Some have blasted the “Mirroring Evil: Nazi Imagery/Recent Art” exhibit, slated to run from March 17-June 30 at the Jewish Museum, as offensive and insensitive to Holocaust survivors. As a result, representatives of the museum met last week with a group that included survivors.

The exhibit “focuses on 13 contemporary, internationally recognized artists who use imagery from the Nazi era to explore the nature of evil,” the museum’s director, Joan Rosenbaum, writes in the exhibit’s catalog.

A few days after that meeting, the museum announced that it would alter the exhibit by adding a disclaimer and an additional exit so that visitors could leave the exhibit before what are considered the most controversial of the pieces — “Giftgas Giftset,” by Tom Sachs, which features colorful poison gas canisters with Tiffany, Chanel and Prada logos, Zbigniew Libera’s “Lego Concentration Camp Set” and Alan Schechner’s “It’s the Real Thing: Self-Portrait at Buchenwald,” a self-portrait of the artist holding a Diet Coke superimposed over a photo of Buchenwald inmates.

The disclaimer will explain that some Holocaust survivors have “been disturbed by these works.”

The Buchenwald piece will carry an additional disclaimer.

The compromise appeared to placate some of the survivors who met with the museum officials, according to the Times.

But the museum’s actions aren’t appeasing everybody.

“The items in question are the moral equivalent of anthrax,” said Menachem Rosensaft, a member of the U.S. Holocaust Memorial Council and the founder of the International Network of Children of Holocaust Survivors. “So long as they are displayed anywhere in the building, the Jewish Museum will be contaminated and should be off- limits to the entire community.”

Rosensaft, who told JTA that he had been invited to meet with Rosenbaum next week, said he would not back down from his threat to mobilize a boycott until several offending pieces are removed from the show.

Holocaust survivor groups have expressed support for the boycott, but most Jewish groups have remained relatively silent on the issue.

But it appears unlikely that the museum will remove the three pieces.

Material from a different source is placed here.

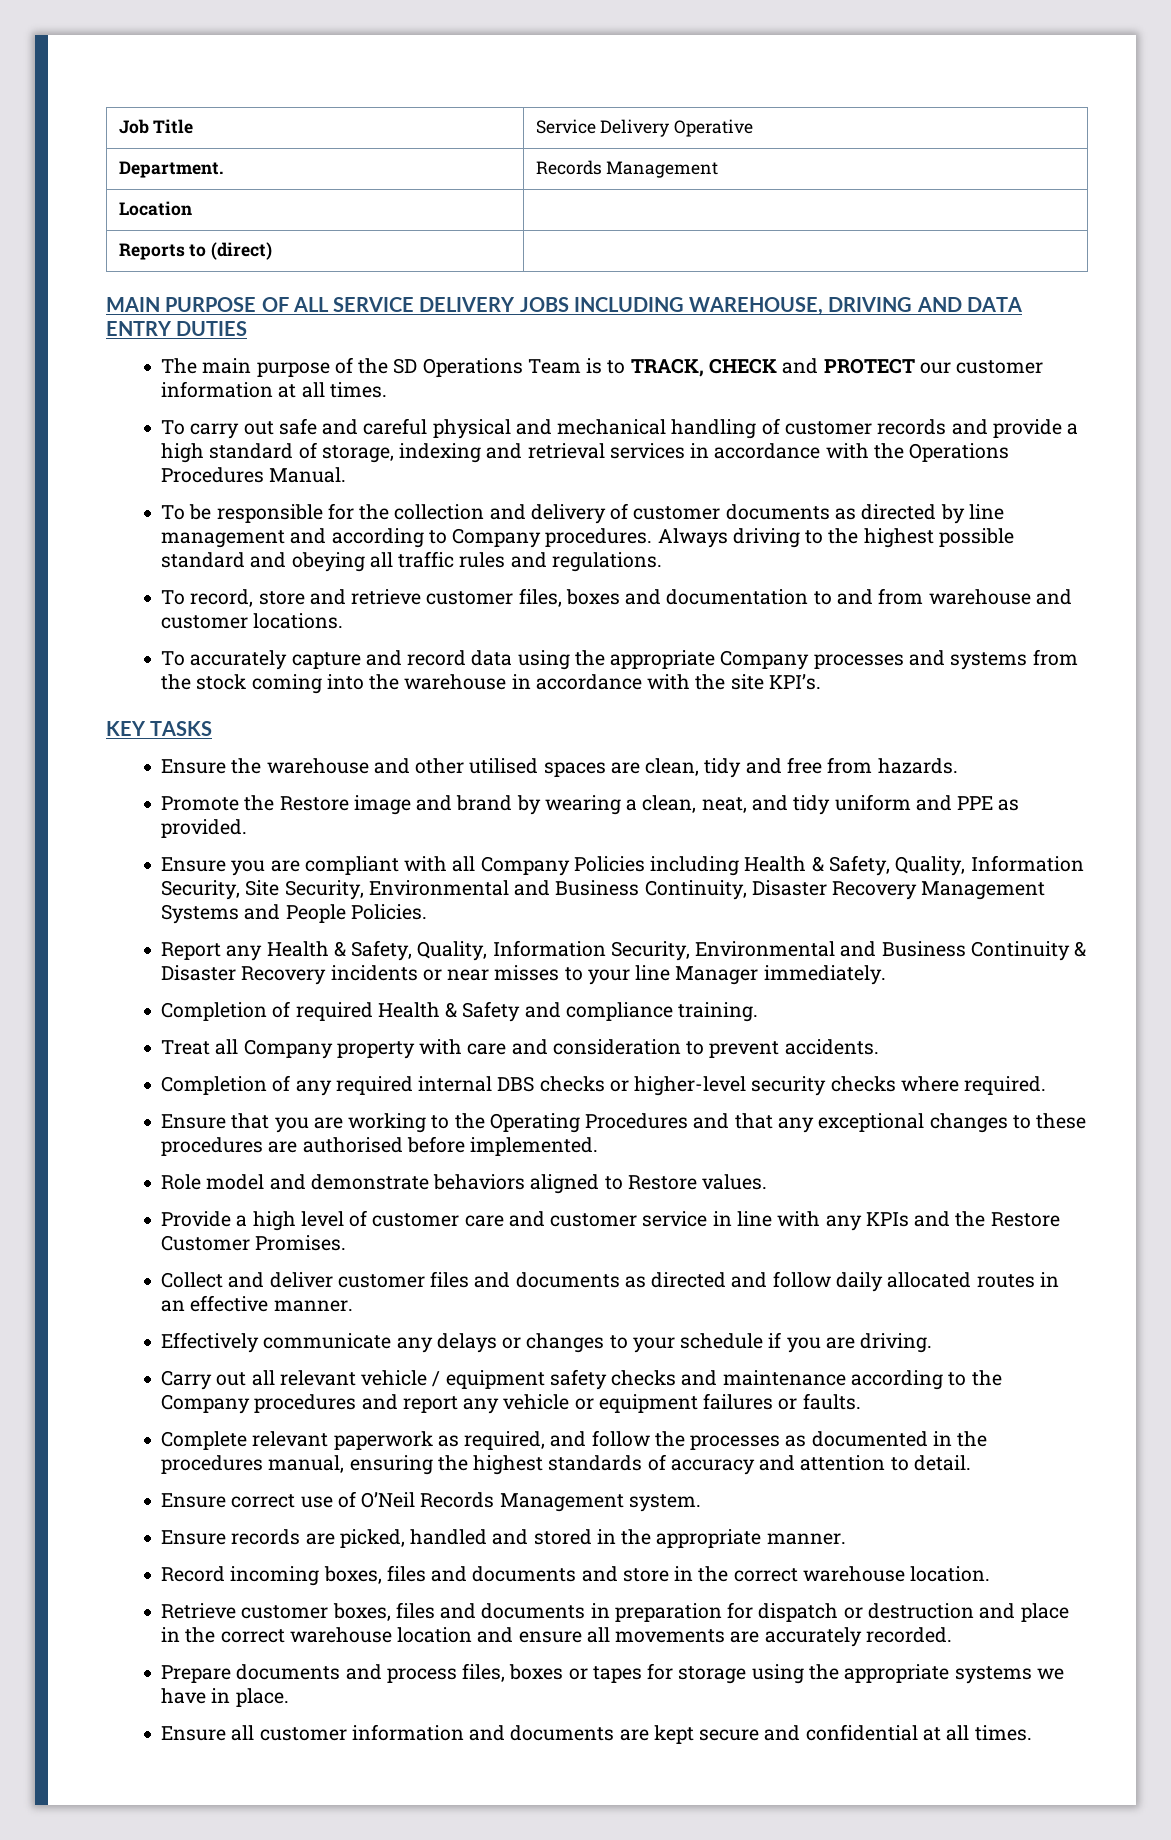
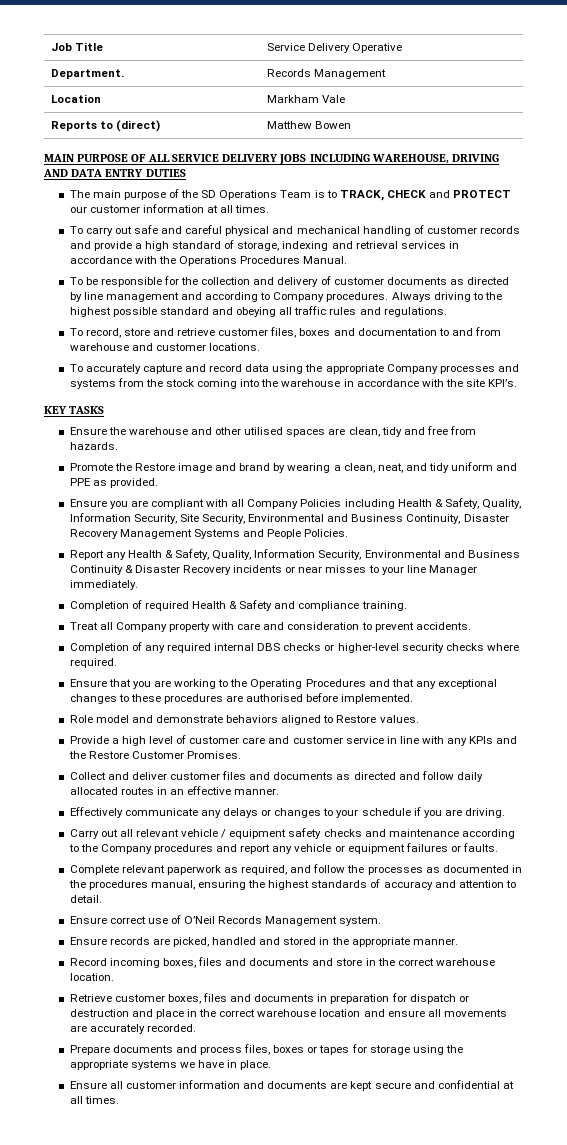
(192, 208) none -> [266,95,345,103] Markham Vale
(272, 251) none -> [266,121,351,129] Matthew Bowen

While acknowledging that some viewers may be upset by the works, Rosenbaum wrote in a statement that

“as an art museum that presents all of Jewish culture, we reaffirm our commitment to showing works of contemporary artists who have used images of the Nazi era to make a powerful and timely investigation of the nature of evil.”

Meanwhile, the principal of a Long Island yeshiva was already planning to take action.

Rabbi Zev Friedman and his students from the Rambam Mesivta were planning to hold a rally Thursday outside the museum to protest the exhibit.

Some of the students were planning to hold two-paneled signs at the protest. One panel contains the Buchenwald piece with the words, “The Jewish Museum says this should be on public display”; the other has a photo of Shechner superimposed over the collapsing World Trade Center buildings with the words, “Should this?”

The exhibit is “offensive and insensitive,” Friedman said, and responding to the argument that this is a free speech issue, added “not everything that can be said should be said.”

Friedman also said his students would be writing to corporate sponsors of the museum, asking them to withdraw their support until the exhibit is withdrawn.

Friedman’s students have long been engaged in Jewish activism, much of it focused on drawing attention to what they see as weak prosecution of alleged Nazi criminals.